"Il ne faut pas que les politiques soient radicalement changées du jour au lendemain", avertit Étienne Wasmer, qui a fait jeudi un point d'étape sur les travaux qu'il mène avec son collègue Antoine Bozio - leurs recommandations au gouvernement sont attendues pour la fin juin. "Il n'y aura pas de formule magique", insiste M. Wasmer.
Une chose semble certaine: la baisse du taux de chômage depuis l'introduction des allègements de charge pour les salaires proches du Smic force l'exécutif à réimaginer ce dispositif pensé au début des années 1990.
"Cela avait beaucoup de sens à l'époque de dire que le problème du coût du travail se posait", avec un taux de chômage tutoyant les 20% pour les salariés les moins qualifiés et dépassant les 10% sur l'ensemble de la population active, soutient Étienne Wasmer.
"Le contexte actuel est assez différent", continue-t-il, avec un taux de chômage global qui a baissé à moins de 8%, mais "des poches résiduelles de chômage" qui persistent, notamment chez les actifs les plus jeunes et les plus âgés.
Le coût des allègements de charges a par ailleurs explosé, passant de moins de 0,5% du produit intérieur brut en 1993 à plus de 2,5% du PIB en 2022 (soit plus de 66 milliards d'euros).
Le calcul ne prend certes pas en compte les emplois créés - et les cotisations versées sur ces emplois - mais il interpelle, à l'heure où le gouvernement cherche 10 milliards supplémentaires d'économies à faire en 2024.

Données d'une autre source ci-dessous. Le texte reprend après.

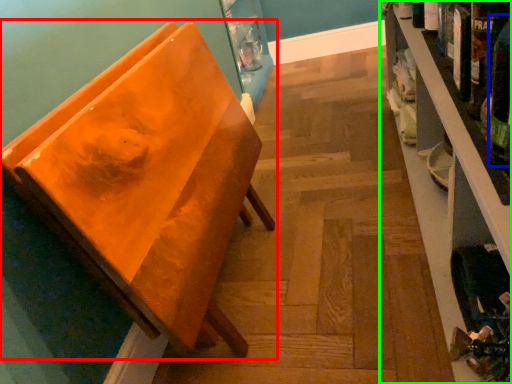
Question: Which is farther away from furniture (highlighted by a red box)? beer bottle (highlighted by a blue box) or shelf (highlighted by a green box)?

Choices:
 (A) beer bottle
 (B) shelf

Answer: (A)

Les allègements de charges ont eu un autre effet pervers: Antoine Bozio relève la "surconcentration" croissante des emplois dans une fourchette allant de 1 à 1,6 Smic, soit celle où les allègements sont les plus généreux et où une augmentation salariale coûte le plus cher aux employeurs.
Aujourd'hui, 17% des salariés sont au Smic (1.398,69 euros net) contre 12% il y a trois ans.

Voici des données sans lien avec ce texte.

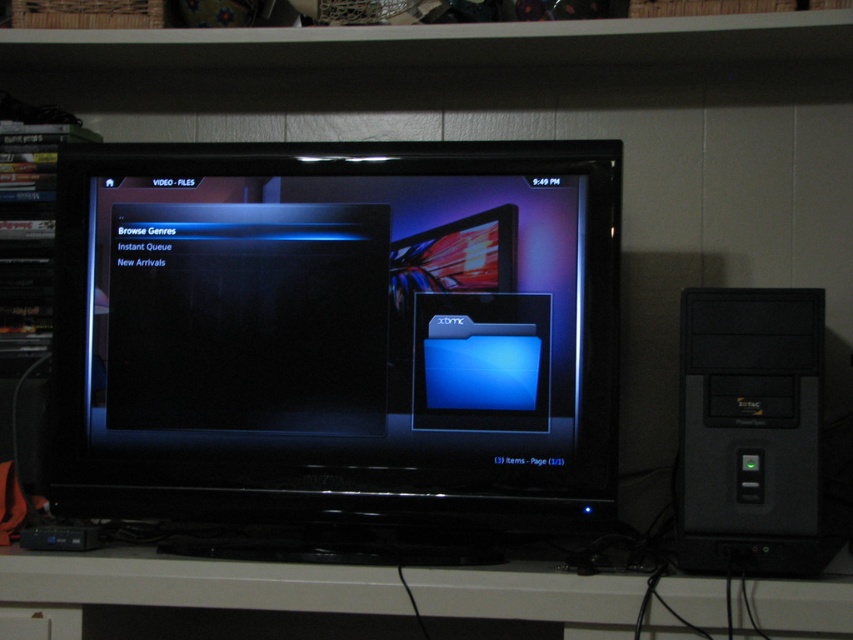
You are standing in front of the home entertainment setup and need to place a new device on the white matte computer desk at lower center. Given that the desk is at coordinates point (196, 582), can you confirm if there is enough space for the device?

The point (196, 582) marks the white matte computer desk at lower center, so yes, there is space available on the desk to place the new device.

You are setting up a home theater system and need to place a large AV receiver between the black glossy monitor at center and the black plastic desktop computer at right. Given that the AV receiver is 20 inches wide, can it fit in the space between them?

The black glossy monitor at center is larger than the black plastic desktop computer at right, but the description does not provide specific measurements of the space between them. Without knowing the exact distance, it is impossible to determine if the AV receiver will fit.

You are setting up a new entertainment system and need to place a black glossy monitor at center in your living room. Based on the image provided, what are the coordinates where you should position it?

The black glossy monitor at center should be positioned at coordinates point (337, 333) according to the image provided.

De quoi accréditer le concept de "trappes à bas salaires" et de "smicardisation" des salariés: pour offrir 100 euros de salaire net en plus à leurs salariés à la rémunération proche du Smic, certains employeurs seraient ainsi contraints de débourser 400 voire 500 euros, certains allègements de charges disparaissant avec la hausse de salaire.
"Au bout d'un système"
La solution pourrait consister à cibler les allègements de charges sur les quelques "poches" de chômage résiduelles, plutôt que d'offrir des allègements sans distinction.
Fin mars, Gabriel Attal avait ainsi affirmé vouloir "revoir le système des allègements de cotisations" patronales pour que cela incite "davantage à augmenter" les bas salaires.

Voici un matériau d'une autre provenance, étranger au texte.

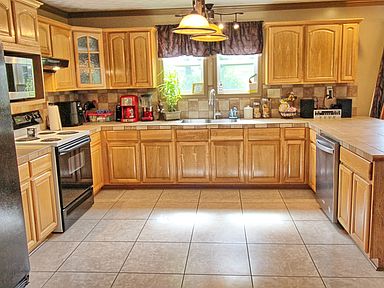
Identify the location of windows. The width and height of the screenshot is (384, 288). (236, 73), (189, 76).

Pour Étienne Wasmer, ces politiques plus ciblées "sont des choses auxquelles on doit réfléchir".
Antoine Bozio renchérit: "La Suède a mis en place des dispositifs de réductions de cotisations employeurs pour les moins de 25 ans, il y a eu des effets très nets et durables sur l'emploi" de cette frange de la population particulièrement affectée par le chômage.
Autre exemple, "la Finlande a mis en place des exonérations sur des régions où le taux de chômage était le plus élevé. A la mise en place, les effets ont été assez modestes en termes d'emploi, mais quand la crise de 2008 est arrivée, ça a eu un effet très protecteur".
Selon Étienne Wasmer, les organisations syndicales et patronales s'accordent sur un point: "On est arrivés au bout d'un système".
Mais attention à ne pas faire "d'à-coup trop brutal", le patronat se plaignant régulièrement de "l'instabilité du système" socio-fiscal.
Sans faire de recommandations formelles à ce stade, les deux économistes suggèrent de faire monter en gamme les emplois déjà pourvus, et d'accentuer la hausse du taux d'emploi.
Un second objectif partagé par le gouvernement, qui entend durcir à nouveau les règles d'indemnisation du chômage pour renforcer les incitations à reprendre un emploi.
"On est deux universitaires, on n'est pas au gouvernement", souligne Antoine Bozio. "On va répondre à la mission du mieux possible, ensuite le gouvernement s'en emparera ou pas."